TASKS
1/ Extract the passage from the collateral protection insurance bill summary that starts at the words "The bill defines" and ends after the words "portfolio, as needed.".
2/ Extend the collateral protection insurance bill summary, picking up right after its final sentence.

SOURCE EXTRACT section start

HB 793 — Collateral Protection Insurance

by Rep. Fernandez-Barquin and others (SB 410 by Senators Garcia and Hutson)

This summary is provided for information only and does not represent the opinion of any Senator, Senate Officer, or Senate Office.

Prepared by: Banking and Insurance Committee (BI)

The bill creates a new statutory chapter part (Part XXII), Collateral Protection Insurance (CPI) to regulate CPI on real property. All CPI policies for mortgaged real property, including manufactured and mobile homes, are subject to Part XXII except for transactions involving extensions of credit primarily for business, commercial, or agricultural purposes; insurance offered by a lender or servicer and elected by the mortgagor at the mortgagor’s option; insurance purchased by a lender or servicer on real-estate owned property; and insurance for which no specific charge is made to the mortgagor or mortgagor’s account.

Definitions

The bill defines CPI and several related terms. CPI means commercial property insurance under which a creditor is the primary beneficiary and policyholder, and which protects or covers the creditor’s interest arising out of a credit transaction secured by the mortgaged real property. CPI is triggered by the mortgagor’s failure to maintain insurance coverage required by the mortgage or other lending document. Individual CPI is defined in the bill as coverage for individual real property evidenced by a certificate of coverage under a master CPI policy or a CPI policy for individual real property. A master CPI policy is a group policy issued to a lender or servicer providing coverage for all loans in the lender’s or servicer’s loan portfolio, as needed.

Collateral Protection Insurance Policies

The bill provides that CPI becomes effective no earlier than the date of lapse of insurance on mortgaged real property. Individual CPI terminates on the earliest of the following dates:

  • The effective date of insurance acceptable under the mortgage agreement.
  • The date on which the applicable real property no longer serves as collateral for a mortgage loan.
  • Such other date specified by the individual policy or certificate of insurance.
  • Such other date as specified by the lender or servicers.
  • The termination date of the policy.

The bill provides that CPI coverage, and the calculation of the related premium, should be based on the replacement cost value of the real property serving as collateral, as best determined by the last known coverage amount. The last known coverage amount is the dwelling coverage amount specified in the most recent evidence of insurance coverage provided by the mortgagee. The bill requires that an insurer or insurance agent ask the insured, at least once, for the last known coverage amount. If the insurer or insurance agent cannot obtain the last known coverage amount from the insured or by another means, the CPI coverage and the calculation of the related premium may be based on the replacement cost of the real property serving as collateral as calculated by the insurer. If the last known coverage amount is unknown and the replacement cost is unavailable or prohibited by other state or federal law, the CPI coverage and calculation of premium should be based upon the unpaid principal balance of the mortgage loan. In any event, a mortgagor must not be charged for CPI before the effective date of the CPI or for a term longer than the scheduled term of the CPI.

SOURCE EXTRACT section end
MATERIAL SHOWN section start

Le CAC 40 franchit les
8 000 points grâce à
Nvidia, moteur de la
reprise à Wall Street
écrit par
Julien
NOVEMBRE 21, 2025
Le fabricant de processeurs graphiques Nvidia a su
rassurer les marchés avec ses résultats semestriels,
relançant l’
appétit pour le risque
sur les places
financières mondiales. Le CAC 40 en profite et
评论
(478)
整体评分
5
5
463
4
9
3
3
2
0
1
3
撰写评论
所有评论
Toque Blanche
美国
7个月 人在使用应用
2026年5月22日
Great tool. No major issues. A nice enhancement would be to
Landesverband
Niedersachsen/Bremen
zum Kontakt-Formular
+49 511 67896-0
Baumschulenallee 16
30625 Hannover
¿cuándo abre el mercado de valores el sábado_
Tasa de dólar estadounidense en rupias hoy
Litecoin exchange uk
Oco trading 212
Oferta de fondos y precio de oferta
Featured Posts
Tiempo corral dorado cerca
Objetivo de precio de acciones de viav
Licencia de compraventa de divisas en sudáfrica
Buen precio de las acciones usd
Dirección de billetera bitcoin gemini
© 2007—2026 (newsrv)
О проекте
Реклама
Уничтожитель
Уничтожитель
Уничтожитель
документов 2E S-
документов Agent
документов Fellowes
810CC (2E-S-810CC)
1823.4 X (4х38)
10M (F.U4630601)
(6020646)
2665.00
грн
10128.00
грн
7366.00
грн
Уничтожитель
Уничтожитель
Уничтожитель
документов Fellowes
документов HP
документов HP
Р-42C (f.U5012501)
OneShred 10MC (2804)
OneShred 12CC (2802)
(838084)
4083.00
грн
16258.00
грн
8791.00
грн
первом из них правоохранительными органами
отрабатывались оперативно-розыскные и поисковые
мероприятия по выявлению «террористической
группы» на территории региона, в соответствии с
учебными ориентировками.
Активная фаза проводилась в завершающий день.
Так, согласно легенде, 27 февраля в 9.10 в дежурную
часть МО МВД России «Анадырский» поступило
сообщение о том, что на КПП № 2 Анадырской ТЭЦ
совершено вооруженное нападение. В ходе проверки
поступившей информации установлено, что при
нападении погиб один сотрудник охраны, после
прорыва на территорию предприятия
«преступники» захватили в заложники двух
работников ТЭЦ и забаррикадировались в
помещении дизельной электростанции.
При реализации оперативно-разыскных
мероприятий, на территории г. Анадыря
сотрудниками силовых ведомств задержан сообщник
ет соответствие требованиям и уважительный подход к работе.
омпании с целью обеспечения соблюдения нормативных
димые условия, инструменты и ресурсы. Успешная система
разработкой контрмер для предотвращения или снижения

MATERIAL SHOWN section end

ANSWERS GIVEN
1/
The bill defines CPI and several related terms. CPI means commercial property insurance under which a creditor is the primary beneficiary and policyholder, and which protects or covers the creditor’s interest arising out of a credit transaction secured by the mortgaged real property. CPI is triggered by the mortgagor’s failure to maintain insurance coverage required by the mortgage or other lending document. Individual CPI is defined in the bill as coverage for individual real property evidenced by a certificate of coverage under a master CPI policy or a CPI policy for individual real property. A master CPI policy is a group policy issued to a lender or servicer providing coverage for all loans in the lender’s or servicer’s loan portfolio, as needed.

2/
Prohibited Practices

The bill prohibits the following practices by insurers or insurance agents related to CPI:

  • Issuing CPI on mortgaged real property if the insurer or insurance agent or an affiliate of the insurer or insurance agent owns the real property or performs the servicing for, or owns the servicing rights to, the real property.
  • Compensating a lender, insurer, investor, or servicer, including through the payment of commissions, on CPI policies issued by the insurer.
  • Sharing CPI premium or risk with the lender, investor, or servicer that obtained the CPI.
  • Offering contingent commissions, profit-sharing, or other payments dependent on profitability or loss ratios to any person affiliated with a servicer or the insurer in connection with CPI.
  • Providing free or below-cost outsourced services to a lender, investor, or servicer and outsourcing its own functions to a lender, investor, or servicer at a rate above cost.
  • Making any payments, including, but not limited to, the payment of expenses to a lender, insurer, investor, or servicer to secure CPI business or related outsourced services.

Evidence of Coverage

The bill requires evidence of CPI must be set forth in an individual policy or certificate of insurance, which must be delivered to the mortgagor either by mail, in person, or electronically. The individual policy or certificate of insurance must include specified information identifying the real property insured, information about the CPI policy, and contact information for filing a claim.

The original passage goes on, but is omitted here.